El placer de la tortura

Finalmente, la cinta concluirá con el caso de un tatuador llamado Horicho obsesionado por representar la agonía y el miedo en sus trabajos. Después de presentar ante una jocosa audiencia el que considera su mejor trabajo, las burlas del sádico juez protagonista del film bromeando ante la ausencia de tensión del tatuaje esbozado por Horicho, estimulará que el dibujante se obsesione con la consecución de una auténtica obra maestra incontestable. Así, raptará a una joven virgen de piel pálida para pintar sobre su espalda ese dibujo definitivo que exhale el pavor y terror inherente a la tortura.
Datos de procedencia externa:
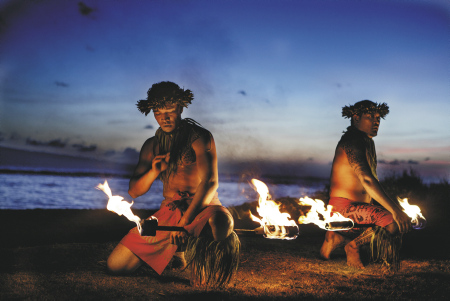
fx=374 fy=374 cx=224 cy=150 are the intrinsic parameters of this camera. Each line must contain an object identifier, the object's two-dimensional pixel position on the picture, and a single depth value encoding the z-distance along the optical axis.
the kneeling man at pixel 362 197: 4.80
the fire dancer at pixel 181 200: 3.79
Para poder esbozar su idea, Horicho solicitará la ayuda del juez que lo ridiculizó en público, pidiendo así participar en una de las sádicas sesiones de tortura regidas por el magistrado. El maestro del tatuaje contemplará de este modo el rostro de la depravación, el sadismo y el placer inmoral experimentado por el juez mientras ejecuta a unas monjas españolas acusadas de tratar de difundir el cristianismo en una pequeña población de Japón. Las religiosas hispanas sufrirán en sus carnes desnudas el fuego del látigo, la parrilla y los potros y ruedas de tortura empleados por los inquisidores dictadores de tormento oriental. Sin embargo, la visión del horror en primera persona tendrá letales consecuencias para los que alimentan su existencia mediante el pavor y la intimidación.
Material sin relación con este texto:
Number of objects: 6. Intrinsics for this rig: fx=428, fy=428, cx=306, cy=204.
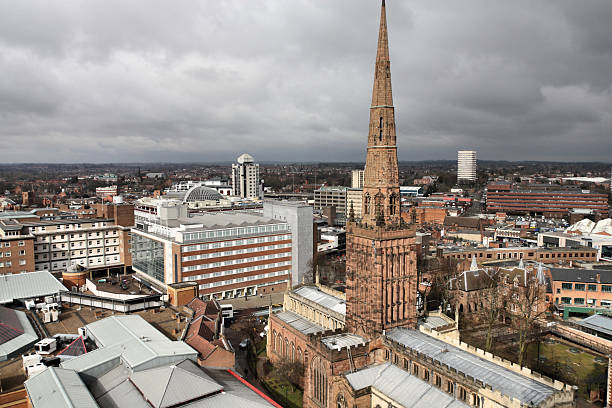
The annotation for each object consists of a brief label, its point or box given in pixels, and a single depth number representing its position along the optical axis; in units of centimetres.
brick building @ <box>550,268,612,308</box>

A pesar de su engranaje cruel, repleto de secuencias de talante gore, un sugerente erotismo que no hace ascos a mostrar los senos desnudos de los amantes mientras ejecutan la cópula, al igual que una perfecta ejecución de unos coitos animales y obscenos protagonizados por parejas heterodoxas ajenas a lo moralmente establecido, la cinta encierra en su engranaje una singular poesía que denuncia la inutilidad del empleo de la crueldad y el salvajismo como método corrector de conducta, sino que al contrario, la cinta lanza un afilado mensaje que identificará a los dueños de los potros de tortura como una especie de evangelizadores de la moral de cara a la galería que esconde realmente la inmoralidad más indecente en lo que respecta a su integridad individual. Ishii exhibe en toda su magnitud su talento visual, vistiendo pues a su película con un envoltorio corrupto, lisérgico, vomitivo, convirtiendo así los bellos parajes naturales del Japón más agreste en una especie de purgatorio infernal que mortifica a sus inocentes moradores por el simple hecho de haberse dejado llevar por sus instintos más primarios. De esta forma el autor de Prisión Abashisi apuesta por componer una fotografía coloreada en tonalidades rojas y oscuras, dejando así pocos huecos para la presencia de la luminosidad celestial. El diseño dantesco orquestado por Ishii será acompañado por una banda sonora austera y tenebrosa que ahonda en la esquizofrenia presente en el film gracias a su perfecta combinación con una fotografía en la que abundan los zoom pesadillescos junto con esos movimientos de cámara nerviosos y quebradizos tan del gusto del cineasta oriental.

El placer de la tortura

Todo este compendio convierte a El placer de la tortura en una pieza de inolvidables efectos así como en una de las mejores muestras de las obsesiones, filias y afecciones del arte emanado por el Marqués de Sade, puesto que obras tan fundamentales como Justine o Las ciento veinte jornadas de Sodoma fueron deformadas por Ishii para moldear la que es por méritos propios la gran obra maestra de la perversión del cine japonés de todos los tiempos, pese a que a los más puristas fanáticos de la depravación puedan acusar a este clásico su revestimiento arcaico y por tanto angelical.